Top of LISTED ENTRIES

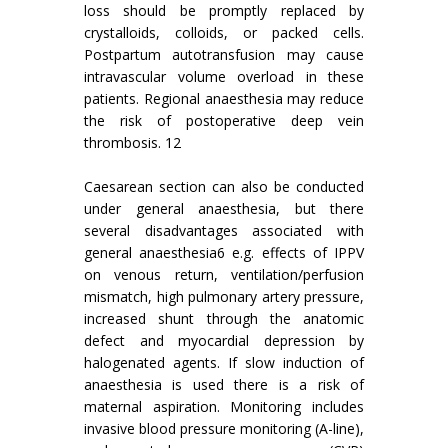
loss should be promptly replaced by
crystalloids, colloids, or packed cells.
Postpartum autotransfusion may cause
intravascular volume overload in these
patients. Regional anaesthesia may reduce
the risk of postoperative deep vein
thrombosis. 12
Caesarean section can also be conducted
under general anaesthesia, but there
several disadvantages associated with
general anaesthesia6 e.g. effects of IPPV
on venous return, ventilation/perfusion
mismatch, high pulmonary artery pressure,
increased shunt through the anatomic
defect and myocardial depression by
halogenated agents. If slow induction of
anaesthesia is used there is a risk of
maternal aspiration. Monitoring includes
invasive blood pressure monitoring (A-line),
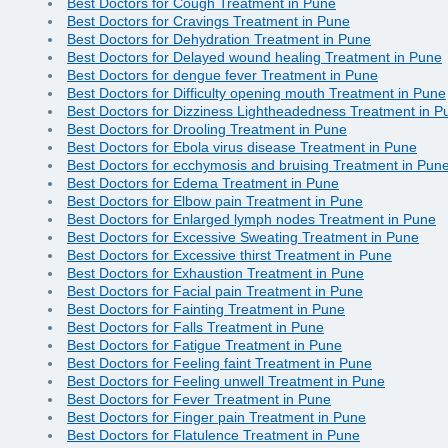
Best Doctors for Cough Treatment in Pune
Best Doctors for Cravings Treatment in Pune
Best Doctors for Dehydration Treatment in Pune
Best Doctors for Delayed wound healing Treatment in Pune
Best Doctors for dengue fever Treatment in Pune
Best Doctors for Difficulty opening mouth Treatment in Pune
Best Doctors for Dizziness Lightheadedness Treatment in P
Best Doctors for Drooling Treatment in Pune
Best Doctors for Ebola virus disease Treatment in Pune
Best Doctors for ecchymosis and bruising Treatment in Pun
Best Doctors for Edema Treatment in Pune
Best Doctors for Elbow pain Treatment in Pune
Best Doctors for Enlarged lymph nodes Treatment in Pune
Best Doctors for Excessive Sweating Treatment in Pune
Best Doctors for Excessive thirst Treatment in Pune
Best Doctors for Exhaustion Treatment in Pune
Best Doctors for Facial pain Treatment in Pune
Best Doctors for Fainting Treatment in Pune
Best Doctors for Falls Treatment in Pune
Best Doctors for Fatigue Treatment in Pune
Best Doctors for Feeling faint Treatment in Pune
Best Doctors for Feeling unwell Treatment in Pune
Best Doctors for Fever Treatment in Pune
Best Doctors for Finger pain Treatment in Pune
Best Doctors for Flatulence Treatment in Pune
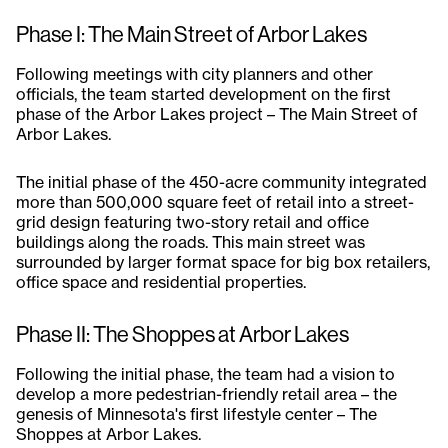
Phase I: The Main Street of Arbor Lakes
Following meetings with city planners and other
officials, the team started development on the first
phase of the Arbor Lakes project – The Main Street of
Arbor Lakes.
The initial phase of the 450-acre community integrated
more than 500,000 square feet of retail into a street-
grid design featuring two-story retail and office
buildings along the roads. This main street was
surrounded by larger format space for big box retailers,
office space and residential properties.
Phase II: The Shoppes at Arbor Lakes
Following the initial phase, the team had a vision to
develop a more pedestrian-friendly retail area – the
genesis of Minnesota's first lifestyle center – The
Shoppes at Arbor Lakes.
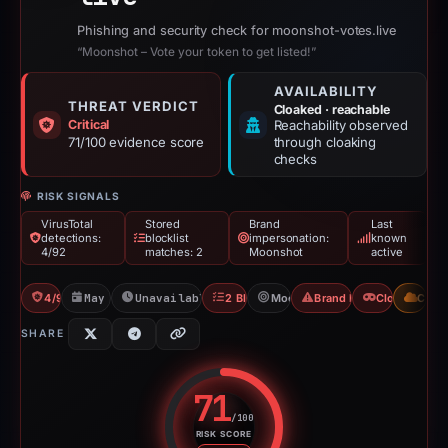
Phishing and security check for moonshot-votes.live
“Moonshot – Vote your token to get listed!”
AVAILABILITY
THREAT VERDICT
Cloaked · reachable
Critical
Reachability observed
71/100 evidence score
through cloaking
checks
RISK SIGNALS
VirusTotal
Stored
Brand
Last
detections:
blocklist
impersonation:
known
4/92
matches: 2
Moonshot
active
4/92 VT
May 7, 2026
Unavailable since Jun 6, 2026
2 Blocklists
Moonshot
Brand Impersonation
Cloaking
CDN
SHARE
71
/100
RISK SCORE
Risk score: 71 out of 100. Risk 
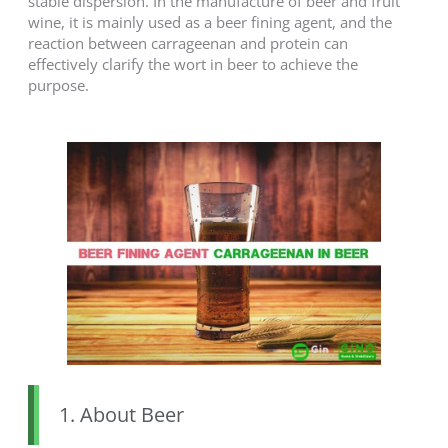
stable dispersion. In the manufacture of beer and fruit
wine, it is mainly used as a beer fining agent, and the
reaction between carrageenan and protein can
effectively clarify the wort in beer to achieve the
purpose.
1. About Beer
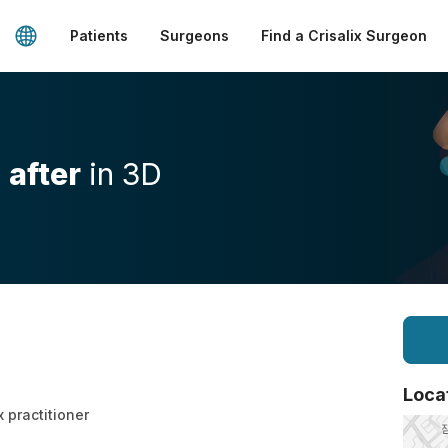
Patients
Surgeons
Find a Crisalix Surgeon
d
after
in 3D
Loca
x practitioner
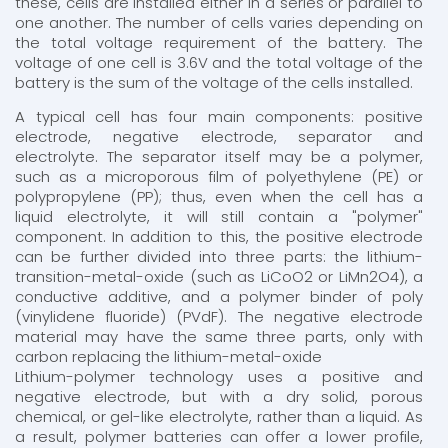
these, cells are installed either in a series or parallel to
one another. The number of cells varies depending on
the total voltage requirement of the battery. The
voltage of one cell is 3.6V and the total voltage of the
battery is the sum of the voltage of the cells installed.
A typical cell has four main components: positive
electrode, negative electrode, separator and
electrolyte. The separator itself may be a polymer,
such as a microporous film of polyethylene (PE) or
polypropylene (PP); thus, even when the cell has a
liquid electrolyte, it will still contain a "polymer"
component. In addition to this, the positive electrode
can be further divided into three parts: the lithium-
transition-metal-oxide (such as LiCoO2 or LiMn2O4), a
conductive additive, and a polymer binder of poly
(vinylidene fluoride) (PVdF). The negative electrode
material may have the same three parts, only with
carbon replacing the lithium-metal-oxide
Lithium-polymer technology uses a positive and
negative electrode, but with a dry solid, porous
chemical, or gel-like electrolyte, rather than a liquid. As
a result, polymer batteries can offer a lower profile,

Bottom of LISTED ENTRIES

WORK REQUEST → Copy all the entries word for word. Omit any pictures.

RESPONSE →
loss should be promptly replaced by
crystalloids, colloids, or packed cells.
Postpartum autotransfusion may cause
intravascular volume overload in these
patients. Regional anaesthesia may reduce
the risk of postoperative deep vein
thrombosis. 12
Caesarean section can also be conducted
under general anaesthesia, but there
several disadvantages associated with
general anaesthesia6 e.g. effects of IPPV
on venous return, ventilation/perfusion
mismatch, high pulmonary artery pressure,
increased shunt through the anatomic
defect and myocardial depression by
halogenated agents. If slow induction of
anaesthesia is used there is a risk of
maternal aspiration. Monitoring includes
invasive blood pressure monitoring (A-line),
Best Doctors for Cough Treatment in Pune
Best Doctors for Cravings Treatment in Pune
Best Doctors for Dehydration Treatment in Pune
Best Doctors for Delayed wound healing Treatment in Pune
Best Doctors for dengue fever Treatment in Pune
Best Doctors for Difficulty opening mouth Treatment in Pune
Best Doctors for Dizziness Lightheadedness Treatment in P
Best Doctors for Drooling Treatment in Pune
Best Doctors for Ebola virus disease Treatment in Pune
Best Doctors for ecchymosis and bruising Treatment in Pun
Best Doctors for Edema Treatment in Pune
Best Doctors for Elbow pain Treatment in Pune
Best Doctors for Enlarged lymph nodes Treatment in Pune
Best Doctors for Excessive Sweating Treatment in Pune
Best Doctors for Excessive thirst Treatment in Pune
Best Doctors for Exhaustion Treatment in Pune
Best Doctors for Facial pain Treatment in Pune
Best Doctors for Fainting Treatment in Pune
Best Doctors for Falls Treatment in Pune
Best Doctors for Fatigue Treatment in Pune
Best Doctors for Feeling faint Treatment in Pune
Best Doctors for Feeling unwell Treatment in Pune
Best Doctors for Fever Treatment in Pune
Best Doctors for Finger pain Treatment in Pune
Best Doctors for Flatulence Treatment in Pune
Phase I: The Main Street of Arbor Lakes
Following meetings with city planners and other
officials, the team started development on the first
phase of the Arbor Lakes project – The Main Street of
Arbor Lakes.
The initial phase of the 450-acre community integrated
more than 500,000 square feet of retail into a street-
grid design featuring two-story retail and office
buildings along the roads. This main street was
surrounded by larger format space for big box retailers,
office space and residential properties.
Phase II: The Shoppes at Arbor Lakes
Following the initial phase, the team had a vision to
develop a more pedestrian-friendly retail area – the
genesis of Minnesota's first lifestyle center – The
Shoppes at Arbor Lakes.
Phishing and security check for moonshot-votes.live
“Moonshot – Vote your token to get listed!”
AVAILABILITY
THREAT VERDICT
Cloaked · reachable
Critical
Reachability observed
71/100 evidence score
through cloaking
checks
RISK SIGNALS
VirusTotal
Stored
Brand
Last
detections:
blocklist
impersonation:
known
4/92
matches: 2
Moonshot
active
4/92 VT
May 7, 2026
Unavailable since Jun 6, 2026
2 Blocklists
Moonshot
Brand Impersonation
Cloaking
CDN
SHARE
71
/100
RISK SCORE
Risk score: 71 out of 100. Risk 
stable dispersion. In the manufacture of beer and fruit
wine, it is mainly used as a beer fining agent, and the
reaction between carrageenan and protein can
effectively clarify the wort in beer to achieve the
purpose.
1. About Beer
Patients
Surgeons
Find a Crisalix Surgeon
d
after
in 3D
Loca
x practitioner
these, cells are installed either in a series or parallel to
one another. The number of cells varies depending on
the total voltage requirement of the battery. The
voltage of one cell is 3.6V and the total voltage of the
battery is the sum of the voltage of the cells installed.
A typical cell has four main components: positive
electrode, negative electrode, separator and
electrolyte. The separator itself may be a polymer,
such as a microporous film of polyethylene (PE) or
polypropylene (PP); thus, even when the cell has a
liquid electrolyte, it will still contain a "polymer"
component. In addition to this, the positive electrode
can be further divided into three parts: the lithium-
transition-metal-oxide (such as LiCoO2 or LiMn2O4), a
conductive additive, and a polymer binder of poly
(vinylidene fluoride) (PVdF). The negative electrode
material may have the same three parts, only with
carbon replacing the lithium-metal-oxide
Lithium-polymer technology uses a positive and
negative electrode, but with a dry solid, porous
chemical, or gel-like electrolyte, rather than a liquid. As
a result, polymer batteries can offer a lower profile,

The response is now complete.